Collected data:
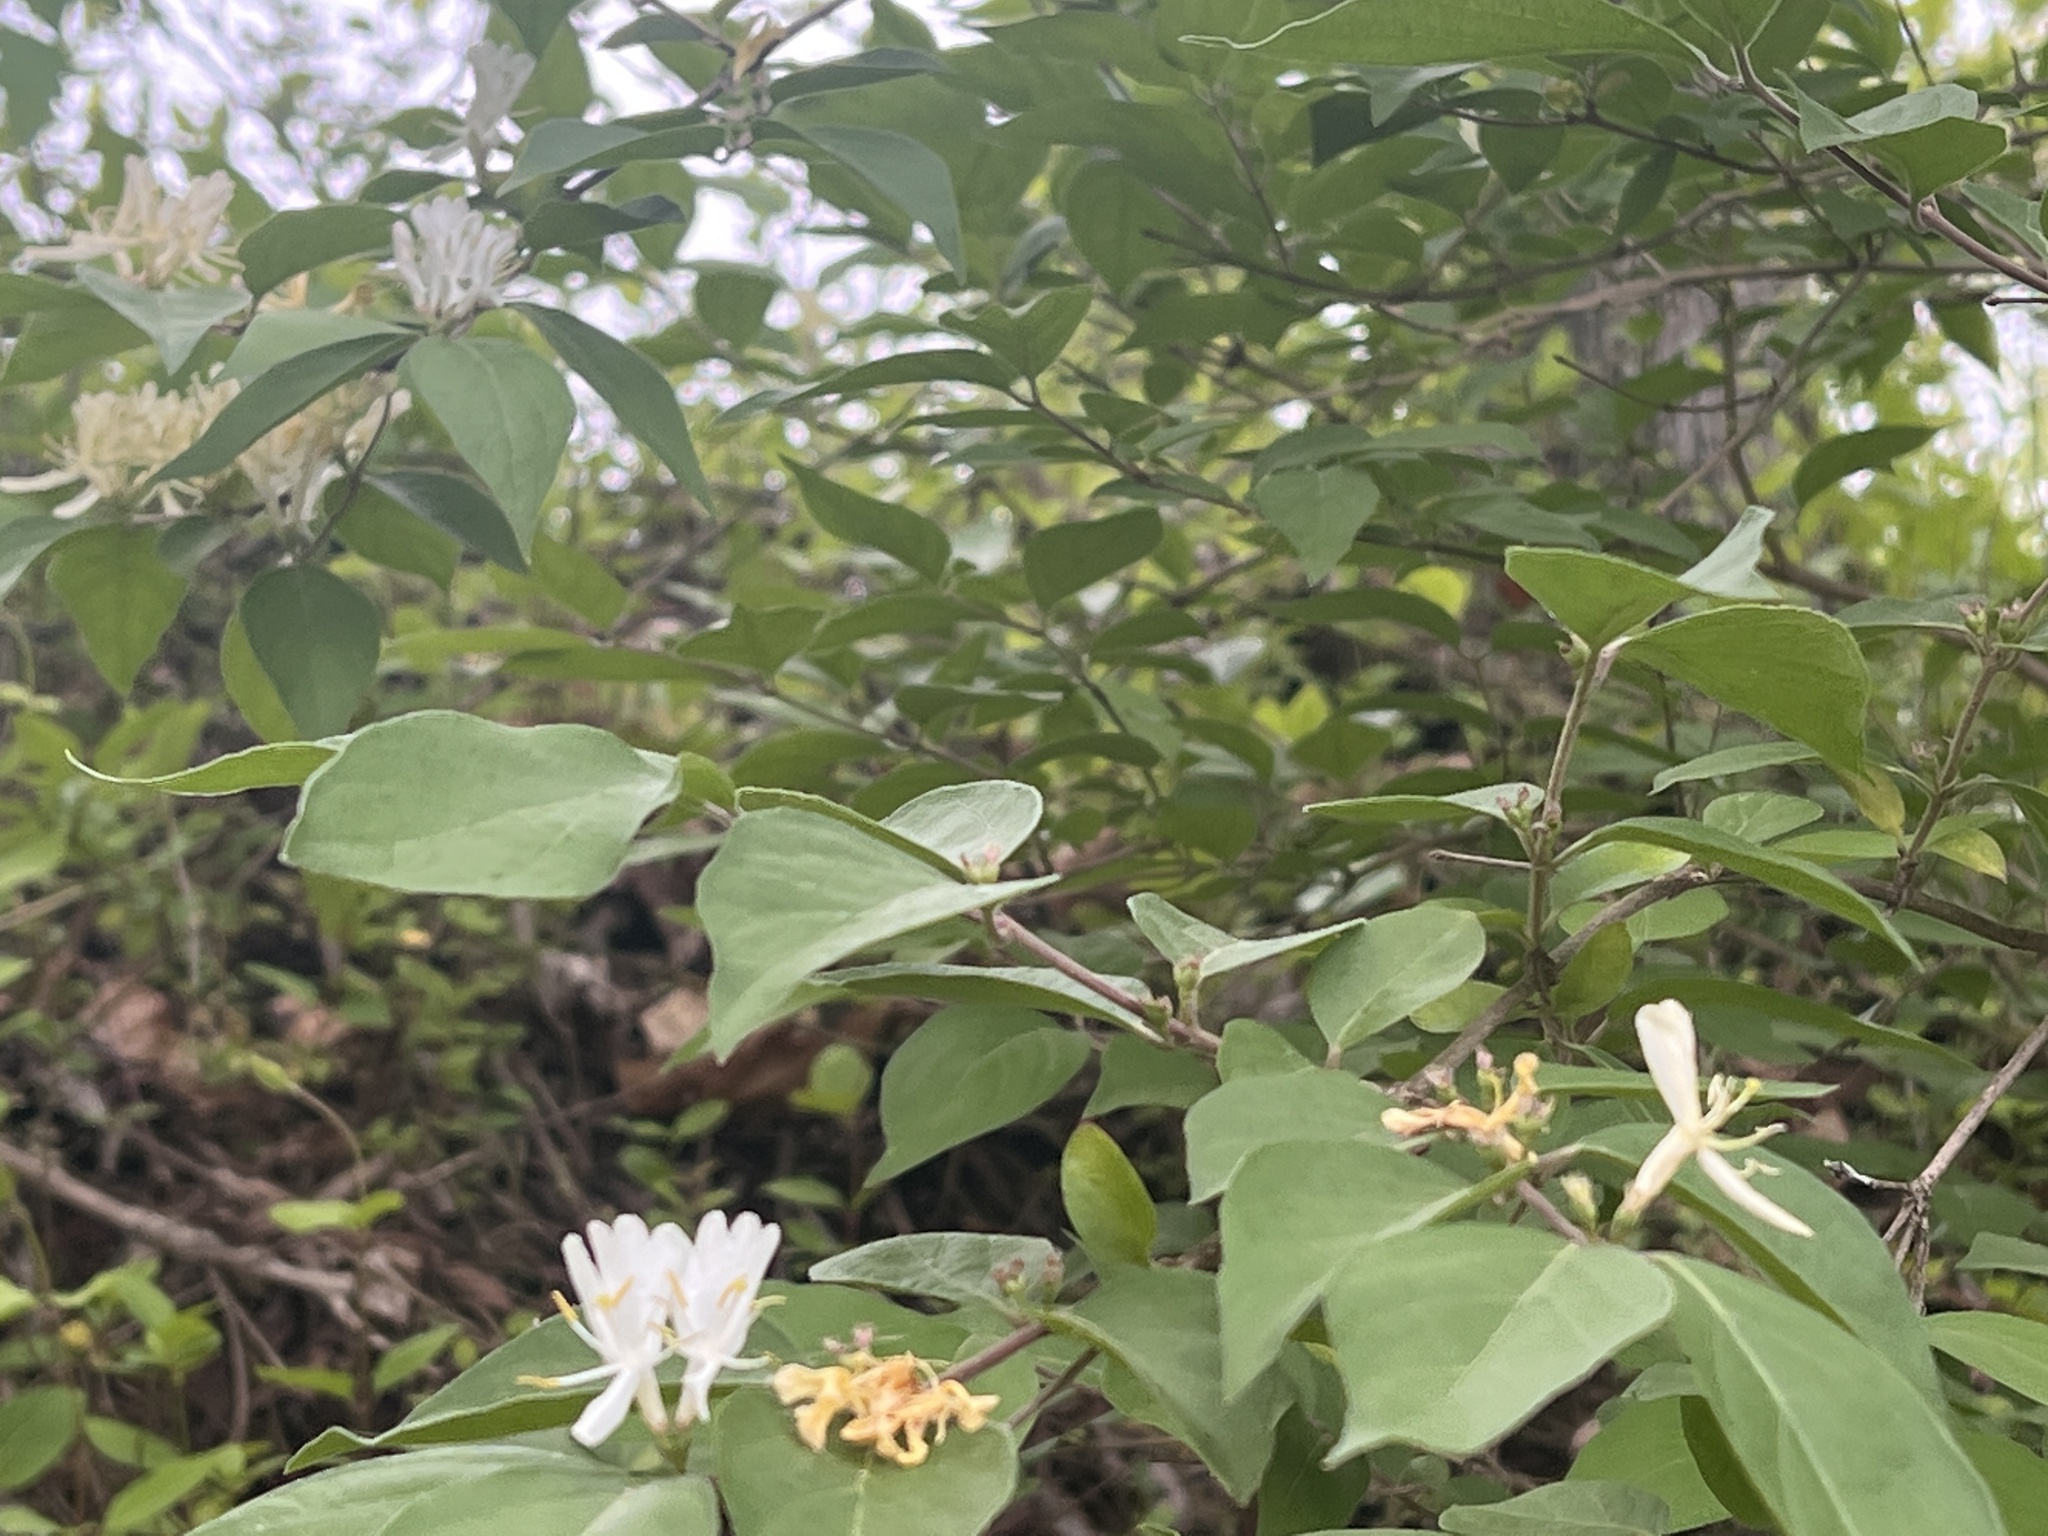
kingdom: Plantae
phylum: Tracheophyta
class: Magnoliopsida
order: Dipsacales
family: Caprifoliaceae
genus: Lonicera
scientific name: Lonicera maackii
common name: Amur honeysuckle
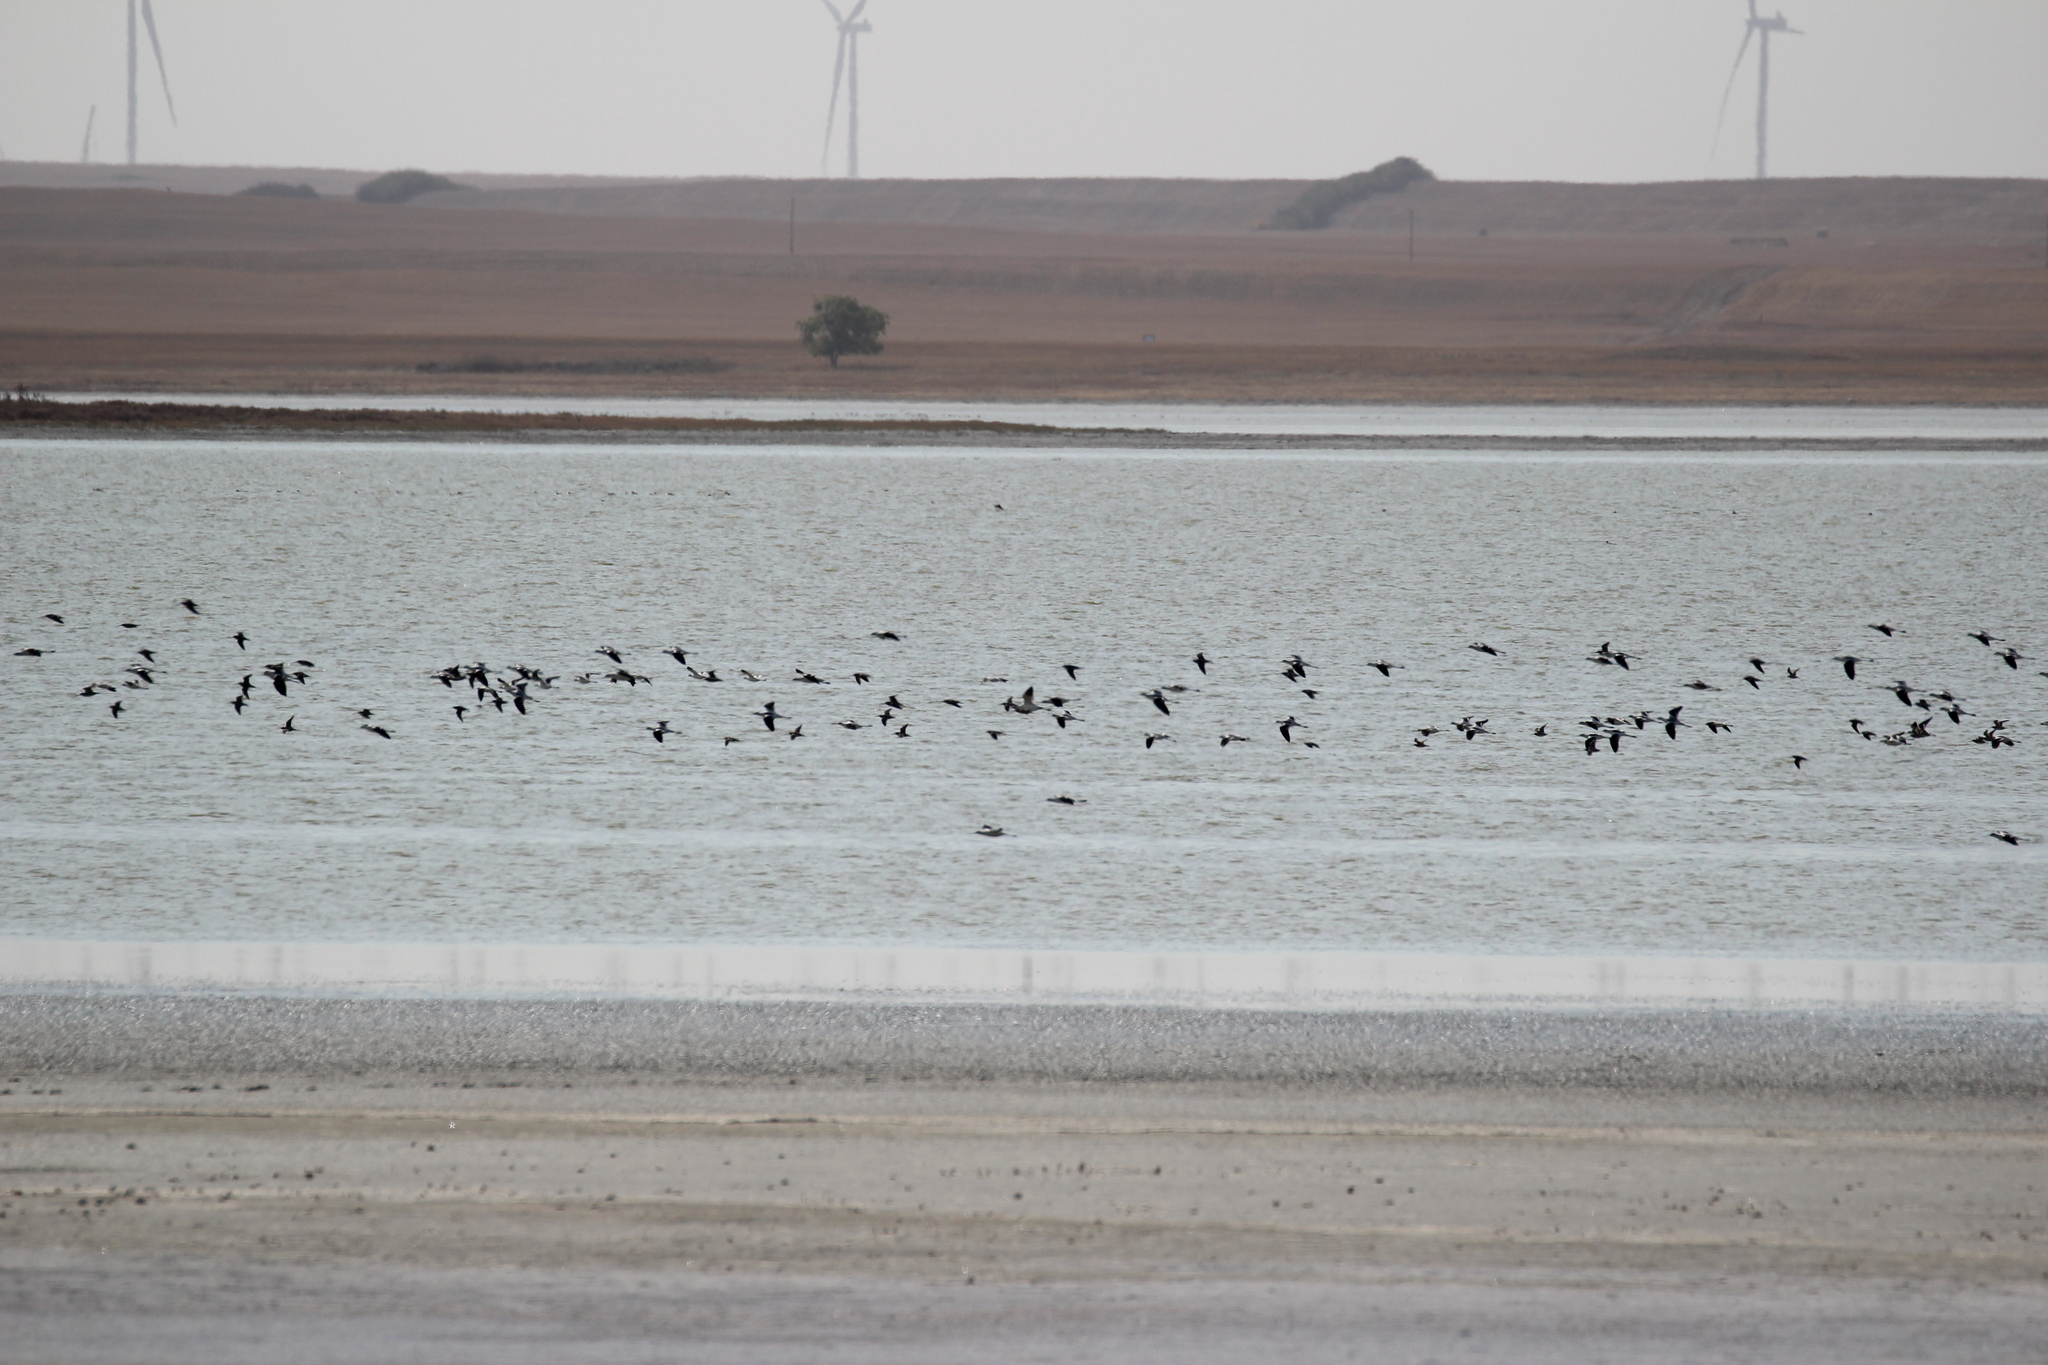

Stated goal -> Write out the text lines of all the items as one numbered list, leaving out the pictures and any blank lines.

Output of the task ->
1. kingdom: Plantae
2. phylum: Tracheophyta
3. class: Magnoliopsida
4. order: Dipsacales
5. family: Caprifoliaceae
6. genus: Lonicera
7. scientific name: Lonicera maackii
8. common name: Amur honeysuckle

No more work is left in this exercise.